=== SUPPLIED PASSAGE ===
## SciPost Submission Page

# Investigating the roots of the nonlinear Luttinger liquid phenomenology

### by L. Markhof, M. Pletyukhov, V. Meden

#### This is not the current version.

### Submission summary

As Contributors: | Lisa Markhof · Volker Meden |

Arxiv Link: | https://arxiv.org/abs/1904.06220v3 |

Date submitted: | 2019-08-02 |

Submitted by: | Meden, Volker |

Submitted to: | SciPost Physics |

Discipline: | Physics |

Subject area: | Condensed Matter Physics - Theory |

Approach: | Theoretical |

### Abstract

The nonlinear Luttinger liquid phenomenology of one-dimensional correlated Fermi systems is an attempt to describe the effect of the band curvature beyond the Tomonaga-Luttinger liquid paradigm. It relies on the observation that the dynamical structure factor of the interacting electron gas shows a logarithmic threshold singularity when evaluated to first order perturbation theory in the two-particle interaction. This term was interpreted as the linear one in an expansion which was conjectured to resum to a power law. A field theory, the mobile impurity model, which is constructed such that it provides the power law in the structure factor, was suggested to be the proper effective model and used to compute the single-particle spectral function. This forms the basis of the nonlinear Luttinger liquid phenomenology. Surprisingly, the second order perturbative contribution to the structure factor was so far not studied. We first close this gap and show that it is consistent with the conjectured power law. Secondly, we critically assess the steps leading to the mobile impurity Hamiltonian. We show that the model does not allow to include the effect of the momentum dependence of the (bulk) two-particle potential. This dependence was recently shown to spoil power laws in the single-particle spectral function which previously were believed to be part of the Tomonaga-Luttinger liquid universality. Although our second order results for the structure factor are consistent with power-law scaling, this raises doubts that the conjectured nonlinear Luttinger liquid phenomenology can be considered as universal.
=== PROVIDED MATERIAL ===
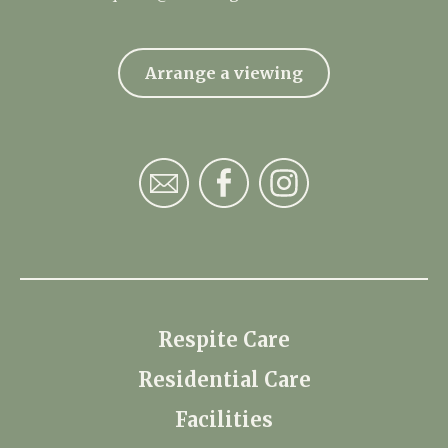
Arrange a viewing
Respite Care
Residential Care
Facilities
===
=== PROVIDED MATERIAL ===
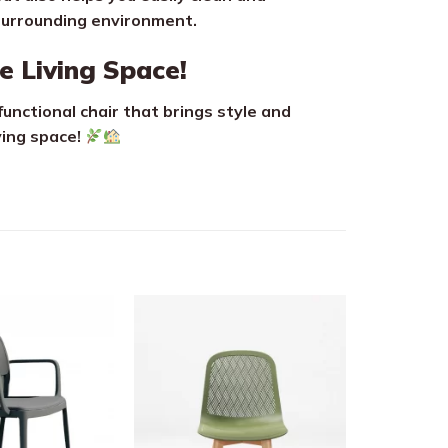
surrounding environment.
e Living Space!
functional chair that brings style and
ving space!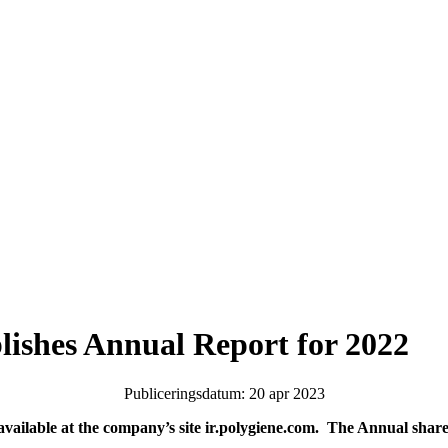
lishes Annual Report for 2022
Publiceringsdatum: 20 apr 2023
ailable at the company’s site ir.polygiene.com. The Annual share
===
→ TASKS AND EXERCISES
- a) Decide whether each statement agrees with the SciPost submission page, answering yes or no and quoting the deciding words of the page: (i) the second order perturbative contribution to the structure factor had already been studied before this work; (ii) the mobile impurity model can include the effect of the momentum dependence of the bulk two-particle potential; (iii) to first order perturbation theory in the two-particle interaction, the dynamical structure factor of the interacting electron gas shows a logarithmic threshold singularity.
- b) Repeat the part of the SciPost submission page that begins at the words "# Investigating the" and stops after "the current version.", switching "phenomenology" to "framework" throughout.

→ ANSWERS GIVEN
- a)
(i) No: "Surprisingly, the second order perturbative contribution to the structure factor was so far not studied."
(ii) No: "We show that the model does not allow to include the effect of the momentum dependence of the (bulk) two-particle potential."
(iii) Yes: "the dynamical structure factor of the interacting electron gas shows a logarithmic threshold singularity when evaluated to first order perturbation theory in the two-particle interaction."

- b)
# Investigating the roots of the nonlinear Luttinger liquid framework

### by L. Markhof, M. Pletyukhov, V. Meden

#### This is not the current version.